Once those student leaders are identified, do please work with them over Zoom over the summer again (although, if you can also pull off an in-person meet up first, do it!). The collective of student leadership needs to shape the vision, goals, and vibes of the conference. In those meetings, you get to help them collaborate with one another, have a good time while getting things done, and bring their critical thinking so that the answers to the important questions are as nuanced and wise as possible.
Also over the summer, please move on to the steps you didn’t start until September or so last year, because that wasn’t enough time, you know what works now, and you can be a better project manager now that you’re not also co-authoring a first draft. Specifically, don’t bother with sending multiple surveys collecting folks’ theoretical capacity to work on PECL. It doesn’t matter what the capacity is if they don’t know what to do! Instead, present the roles and teams to the group in a meeting, and connect with folks 1-on-1 if they’re comfortable with that to put the structure together. Those who will be point people for specific teams or for the larger student leadership group need to be able to work with you 1-on-1, so you need to build trust and relationship with one another. Those on teams and taking on specific projects might interface primarily with one of their peers, with Caitlin, or possibly with you if that is their preference.
We had the energy to do things last year before fall term started; we just didn’t have enough clarity on what we could do ahead. Now, much more can happen during the summer while students aren’t also balancing fall term priorities.
Now, we know that life is going to happen. Things get messy. I want to remind you that part of what worked was our grace and kindness with each other; our support for self-care and creation of a community of care. It’s important to develop a sense of mutual support and shared responsibility, with space for that “predictably unpredictable messiness” of being a human. So, make space for the team to establish goals and values and trust around this, and show up in line with these goals. After all, this recognition of humanity was a recurring theme throughout the student-driven development of this conference concept, remember? In the topics suggested and prioritized, in planning a de-stress space and for other human complexities when considering the space and lunch logistics, having peer leaders checking in with other peer leaders’ well being, and in one of the feedback themes. There is magic in peers getting to do something for peers, and seeing one another professionally that way. You get to help establish the way of working that supports that student-centered shine.

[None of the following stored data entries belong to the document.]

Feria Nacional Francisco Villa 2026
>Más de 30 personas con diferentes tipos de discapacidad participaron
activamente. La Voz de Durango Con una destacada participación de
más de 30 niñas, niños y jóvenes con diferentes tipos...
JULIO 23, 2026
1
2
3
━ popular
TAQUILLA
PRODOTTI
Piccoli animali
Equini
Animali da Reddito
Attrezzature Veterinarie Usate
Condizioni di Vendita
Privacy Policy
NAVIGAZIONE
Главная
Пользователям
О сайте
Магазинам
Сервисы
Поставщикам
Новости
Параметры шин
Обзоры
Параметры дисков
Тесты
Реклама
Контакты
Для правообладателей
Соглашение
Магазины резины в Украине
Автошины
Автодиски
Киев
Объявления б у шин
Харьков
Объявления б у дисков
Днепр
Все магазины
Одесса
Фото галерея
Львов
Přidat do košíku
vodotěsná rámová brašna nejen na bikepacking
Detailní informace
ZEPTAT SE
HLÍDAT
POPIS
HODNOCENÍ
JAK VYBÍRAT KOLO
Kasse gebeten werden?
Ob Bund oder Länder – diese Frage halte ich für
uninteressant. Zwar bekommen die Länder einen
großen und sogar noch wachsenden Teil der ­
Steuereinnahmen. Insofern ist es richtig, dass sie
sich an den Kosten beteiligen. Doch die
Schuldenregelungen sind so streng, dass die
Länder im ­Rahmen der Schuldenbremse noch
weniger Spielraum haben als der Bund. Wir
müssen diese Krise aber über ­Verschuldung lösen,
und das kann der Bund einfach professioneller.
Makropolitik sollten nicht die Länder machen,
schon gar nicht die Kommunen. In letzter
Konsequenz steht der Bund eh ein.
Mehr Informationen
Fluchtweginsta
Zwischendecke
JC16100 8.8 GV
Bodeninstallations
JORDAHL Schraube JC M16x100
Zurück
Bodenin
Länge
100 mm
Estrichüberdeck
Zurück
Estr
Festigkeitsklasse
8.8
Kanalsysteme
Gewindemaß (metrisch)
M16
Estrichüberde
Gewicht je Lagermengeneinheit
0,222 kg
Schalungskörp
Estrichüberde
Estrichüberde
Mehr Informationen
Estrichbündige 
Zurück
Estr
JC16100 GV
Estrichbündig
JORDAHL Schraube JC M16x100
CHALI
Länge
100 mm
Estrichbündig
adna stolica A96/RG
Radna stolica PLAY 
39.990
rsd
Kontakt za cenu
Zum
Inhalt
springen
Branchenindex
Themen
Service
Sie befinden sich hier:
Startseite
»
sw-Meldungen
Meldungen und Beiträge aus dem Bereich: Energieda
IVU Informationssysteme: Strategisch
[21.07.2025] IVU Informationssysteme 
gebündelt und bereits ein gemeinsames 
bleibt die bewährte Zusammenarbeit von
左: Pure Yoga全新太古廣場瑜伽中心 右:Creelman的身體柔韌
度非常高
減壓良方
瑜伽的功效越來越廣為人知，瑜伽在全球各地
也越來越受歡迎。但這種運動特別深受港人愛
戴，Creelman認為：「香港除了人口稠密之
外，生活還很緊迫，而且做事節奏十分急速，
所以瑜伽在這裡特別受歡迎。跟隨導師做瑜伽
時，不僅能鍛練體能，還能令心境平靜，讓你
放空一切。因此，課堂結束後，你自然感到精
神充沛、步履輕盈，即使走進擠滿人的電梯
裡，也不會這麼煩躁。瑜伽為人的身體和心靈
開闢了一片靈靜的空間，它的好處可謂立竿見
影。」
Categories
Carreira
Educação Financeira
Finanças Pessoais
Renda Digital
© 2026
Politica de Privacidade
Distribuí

Sure, there are lots of other systems and concrete components that you’ll keep or refine. (QR code on the nametag, for instance, or what kinds of roles our marketing team needs to start strong.) These are important! Build on the intention and the energy we built in the first one, layering in those systems to support the well-being of the student leaders and the reach of the conference.
Oh, and don’t forget to ask the awesome pro-staff who offered help for that help, now that you know what kind of help people can provide and what you need. 🙂 You need multilayered support as much as the students do. (Notice how that’s the last thing I remembered? Please do better and prioritize this!)
With hope for a smoother yet totally fabulous 2nd year!